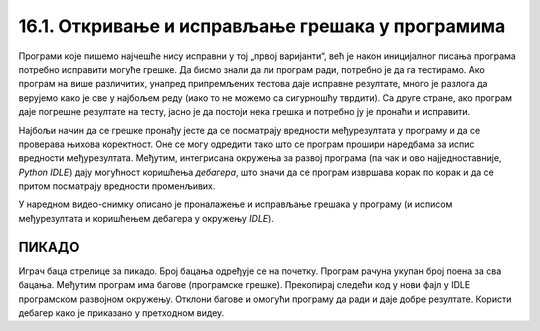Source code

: 16.1. Откривање и исправљање грешака у програмима
#################################################

Програми које пишемо најчешће нису исправни у тој „првој варијанти“, већ је
након иницијалног писања програма потребно исправити могуће грешке. Да
бисмо знали да ли програм ради, потребно је да га
тестирамо. Ако програм на више различитих, унапред припремљених
тестова даје исправне резултате, много је разлога да верујемо како је
све у најбољем реду (иако то не можемо са сигурношћу тврдити). Са друге стране,
ако програм даје погрешне резултате на тесту, јасно је да
постоји нека грешка и потребно ју је пронаћи и исправити.

Најбољи начин да се грешке пронађу јесте да се посматрају вредности
међурезултата у програму и да се проверава њихова коректност. Оне се
могу одредити тако што се програм прошири наредбама за испис вредности
међурезултата. Међутим, интегрисана окружења за развој програма (па
чак и ово најједноставније, *Python IDLE*) дају могућност коришћења
*дебагера*, што значи да се програм извршава корак по корак и да се притом 
посматрају вредности променљивих.

У наредном видео-снимку описано је проналажење и исправљање грешака у
програму (и исписом међурезултата и коришћењем дебагера у окружењу *IDLE*).

.. ytpopup:: O2qZ8BEfINw
      :width: 735
      :height: 415
      :align: center

ПИКАДО
------

Играч баца стрелице за пикадо. Број бацања одређује се на почетку. 
Програм рачуна укупан број поена за сва бацања. Међутим програм има 
багове (програмске грешке). Прекопирај следећи код у нови фајл у IDLE 
програмском развојном окружењу. Отклони багове и омогући програму да 
ради и даје добре резултате. Користи дебагер како је приказано у претходном видеу.

.. activecode:: код_за_дебаговање
   :nocodelens:
   :enablecopy:
   :playtask:

   broj_bacanja = input("Унесите број бацања: ")

   lista = []

   for i in range(1, broj_bacanja):
       lista.append(int(input("Број поена: ")))

   print("Укупан број поена износи: ", max(lista))
   ====
   broj_pokusaja = int(input("Унесите број бацања: "))

   lista = []

   for i in range(broj_pokusaja):
       lista.append(int(input("Број поена: ")))

   print("Укупан број поена износи: ", sum(lista))

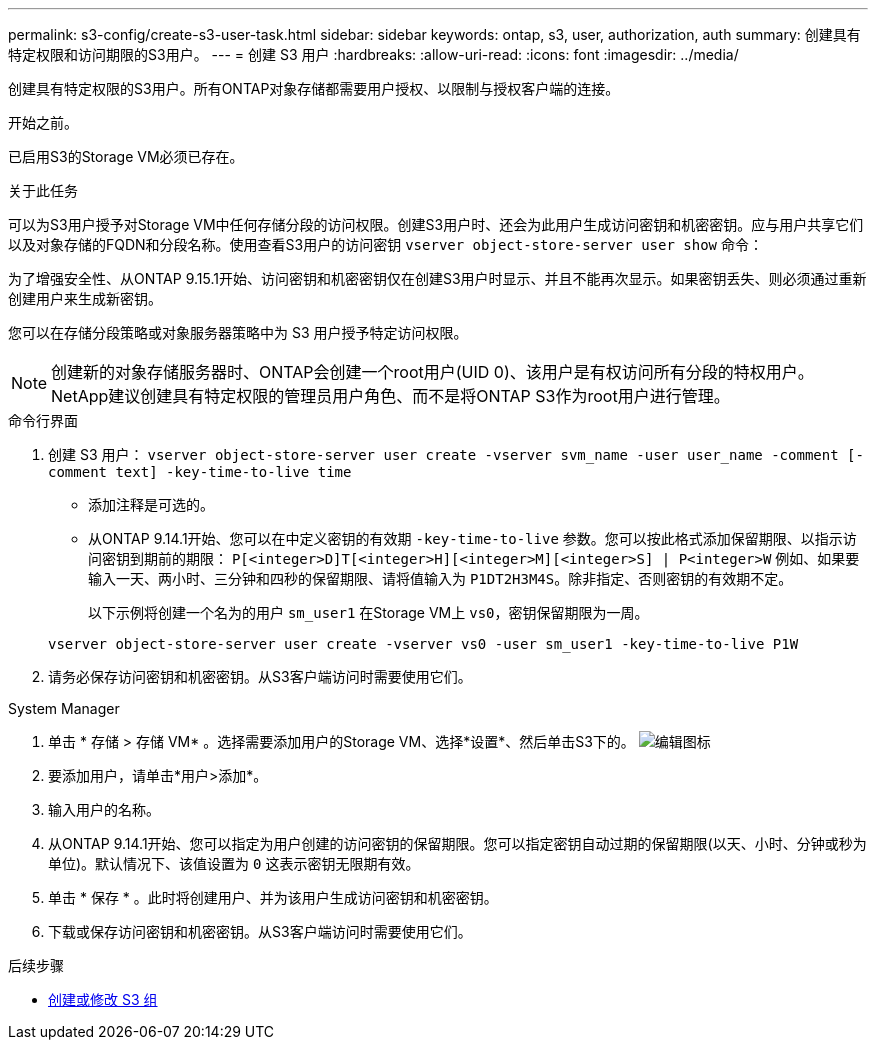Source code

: ---
permalink: s3-config/create-s3-user-task.html 
sidebar: sidebar 
keywords: ontap, s3, user, authorization, auth 
summary: 创建具有特定权限和访问期限的S3用户。 
---
= 创建 S3 用户
:hardbreaks:
:allow-uri-read: 
:icons: font
:imagesdir: ../media/


[role="lead"]
创建具有特定权限的S3用户。所有ONTAP对象存储都需要用户授权、以限制与授权客户端的连接。

.开始之前。
已启用S3的Storage VM必须已存在。

.关于此任务
可以为S3用户授予对Storage VM中任何存储分段的访问权限。创建S3用户时、还会为此用户生成访问密钥和机密密钥。应与用户共享它们以及对象存储的FQDN和分段名称。使用查看S3用户的访问密钥 `vserver object-store-server user show` 命令：

为了增强安全性、从ONTAP 9.15.1开始、访问密钥和机密密钥仅在创建S3用户时显示、并且不能再次显示。如果密钥丢失、则必须通过重新创建用户来生成新密钥。

您可以在存储分段策略或对象服务器策略中为 S3 用户授予特定访问权限。

[NOTE]
====
创建新的对象存储服务器时、ONTAP会创建一个root用户(UID 0)、该用户是有权访问所有分段的特权用户。NetApp建议创建具有特定权限的管理员用户角色、而不是将ONTAP S3作为root用户进行管理。

====
[role="tabbed-block"]
====
.命令行界面
--
. 创建 S3 用户：
`vserver object-store-server user create -vserver svm_name -user user_name -comment [-comment text] -key-time-to-live time`
+
** 添加注释是可选的。
** 从ONTAP 9.14.1开始、您可以在中定义密钥的有效期 `-key-time-to-live` 参数。您可以按此格式添加保留期限、以指示访问密钥到期前的期限： `P[<integer>D]T[<integer>H][<integer>M][<integer>S] | P<integer>W`
例如、如果要输入一天、两小时、三分钟和四秒的保留期限、请将值输入为 `P1DT2H3M4S`。除非指定、否则密钥的有效期不定。
+
以下示例将创建一个名为的用户 `sm_user1` 在Storage VM上 `vs0`，密钥保留期限为一周。

+
[listing]
----
vserver object-store-server user create -vserver vs0 -user sm_user1 -key-time-to-live P1W
----


. 请务必保存访问密钥和机密密钥。从S3客户端访问时需要使用它们。


--
.System Manager
--
. 单击 * 存储 > 存储 VM* 。选择需要添加用户的Storage VM、选择*设置*、然后单击S3下的。 image:icon_pencil.gif["编辑图标"]
. 要添加用户，请单击*用户>添加*。
. 输入用户的名称。
. 从ONTAP 9.14.1开始、您可以指定为用户创建的访问密钥的保留期限。您可以指定密钥自动过期的保留期限(以天、小时、分钟或秒为单位)。默认情况下、该值设置为 `0` 这表示密钥无限期有效。
. 单击 * 保存 * 。此时将创建用户、并为该用户生成访问密钥和机密密钥。
. 下载或保存访问密钥和机密密钥。从S3客户端访问时需要使用它们。


--
====
.后续步骤
* xref:create-modify-groups-task.html[创建或修改 S3 组]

• [Your objective]: Once the pictures are set aside, repeat the data above exactly.

• [Your response]:
Source code

: 16.1. Откривање и исправљање грешака у програмима
#################################################

Програми које пишемо најчешће нису исправни у тој „првој варијанти“, већ је
након иницијалног писања програма потребно исправити могуће грешке. Да
бисмо знали да ли програм ради, потребно је да га
тестирамо. Ако програм на више различитих, унапред припремљених
тестова даје исправне резултате, много је разлога да верујемо како је
све у најбољем реду (иако то не можемо са сигурношћу тврдити). Са друге стране,
ако програм даје погрешне резултате на тесту, јасно је да
постоји нека грешка и потребно ју је пронаћи и исправити.

Најбољи начин да се грешке пронађу јесте да се посматрају вредности
међурезултата у програму и да се проверава њихова коректност. Оне се
могу одредити тако што се програм прошири наредбама за испис вредности
међурезултата. Међутим, интегрисана окружења за развој програма (па
чак и ово најједноставније, *Python IDLE*) дају могућност коришћења
*дебагера*, што значи да се програм извршава корак по корак и да се притом 
посматрају вредности променљивих.

У наредном видео-снимку описано је проналажење и исправљање грешака у
програму (и исписом међурезултата и коришћењем дебагера у окружењу *IDLE*).

.. ytpopup:: O2qZ8BEfINw
      :width: 735
      :height: 415
      :align: center

ПИКАДО
------

Играч баца стрелице за пикадо. Број бацања одређује се на почетку. 
Програм рачуна укупан број поена за сва бацања. Међутим програм има 
багове (програмске грешке). Прекопирај следећи код у нови фајл у IDLE 
програмском развојном окружењу. Отклони багове и омогући програму да 
ради и даје добре резултате. Користи дебагер како је приказано у претходном видеу.

.. activecode:: код_за_дебаговање
   :nocodelens:
   :enablecopy:
   :playtask:

   broj_bacanja = input("Унесите број бацања: ")

   lista = []

   for i in range(1, broj_bacanja):
       lista.append(int(input("Број поена: ")))

   print("Укупан број поена износи: ", max(lista))
   ====
   broj_pokusaja = int(input("Унесите број бацања: "))

   lista = []

   for i in range(broj_pokusaja):
       lista.append(int(input("Број поена: ")))

   print("Укупан број поена износи: ", sum(lista))

Source code

: ---
permalink: s3-config/create-s3-user-task.html 
sidebar: sidebar 
keywords: ontap, s3, user, authorization, auth 
summary: 创建具有特定权限和访问期限的S3用户。 
---
= 创建 S3 用户
:hardbreaks:
:allow-uri-read: 
:icons: font
:imagesdir: ../media/


[role="lead"]
创建具有特定权限的S3用户。所有ONTAP对象存储都需要用户授权、以限制与授权客户端的连接。

.开始之前。
已启用S3的Storage VM必须已存在。

.关于此任务
可以为S3用户授予对Storage VM中任何存储分段的访问权限。创建S3用户时、还会为此用户生成访问密钥和机密密钥。应与用户共享它们以及对象存储的FQDN和分段名称。使用查看S3用户的访问密钥 `vserver object-store-server user show` 命令：

为了增强安全性、从ONTAP 9.15.1开始、访问密钥和机密密钥仅在创建S3用户时显示、并且不能再次显示。如果密钥丢失、则必须通过重新创建用户来生成新密钥。

您可以在存储分段策略或对象服务器策略中为 S3 用户授予特定访问权限。

[NOTE]
====
创建新的对象存储服务器时、ONTAP会创建一个root用户(UID 0)、该用户是有权访问所有分段的特权用户。NetApp建议创建具有特定权限的管理员用户角色、而不是将ONTAP S3作为root用户进行管理。

====
[role="tabbed-block"]
====
.命令行界面
--
. 创建 S3 用户：
`vserver object-store-server user create -vserver svm_name -user user_name -comment [-comment text] -key-time-to-live time`
+
** 添加注释是可选的。
** 从ONTAP 9.14.1开始、您可以在中定义密钥的有效期 `-key-time-to-live` 参数。您可以按此格式添加保留期限、以指示访问密钥到期前的期限： `P[<integer>D]T[<integer>H][<integer>M][<integer>S] | P<integer>W`
例如、如果要输入一天、两小时、三分钟和四秒的保留期限、请将值输入为 `P1DT2H3M4S`。除非指定、否则密钥的有效期不定。
+
以下示例将创建一个名为的用户 `sm_user1` 在Storage VM上 `vs0`，密钥保留期限为一周。

+
[listing]
----
vserver object-store-server user create -vserver vs0 -user sm_user1 -key-time-to-live P1W
----


. 请务必保存访问密钥和机密密钥。从S3客户端访问时需要使用它们。


--
.System Manager
--
. 单击 * 存储 > 存储 VM* 。选择需要添加用户的Storage VM、选择*设置*、然后单击S3下的。 image:icon_pencil.gif["编辑图标"]
. 要添加用户，请单击*用户>添加*。
. 输入用户的名称。
. 从ONTAP 9.14.1开始、您可以指定为用户创建的访问密钥的保留期限。您可以指定密钥自动过期的保留期限(以天、小时、分钟或秒为单位)。默认情况下、该值设置为 `0` 这表示密钥无限期有效。
. 单击 * 保存 * 。此时将创建用户、并为该用户生成访问密钥和机密密钥。
. 下载或保存访问密钥和机密密钥。从S3客户端访问时需要使用它们。


--
====
.后续步骤
* xref:create-modify-groups-task.html[创建或修改 S3 组]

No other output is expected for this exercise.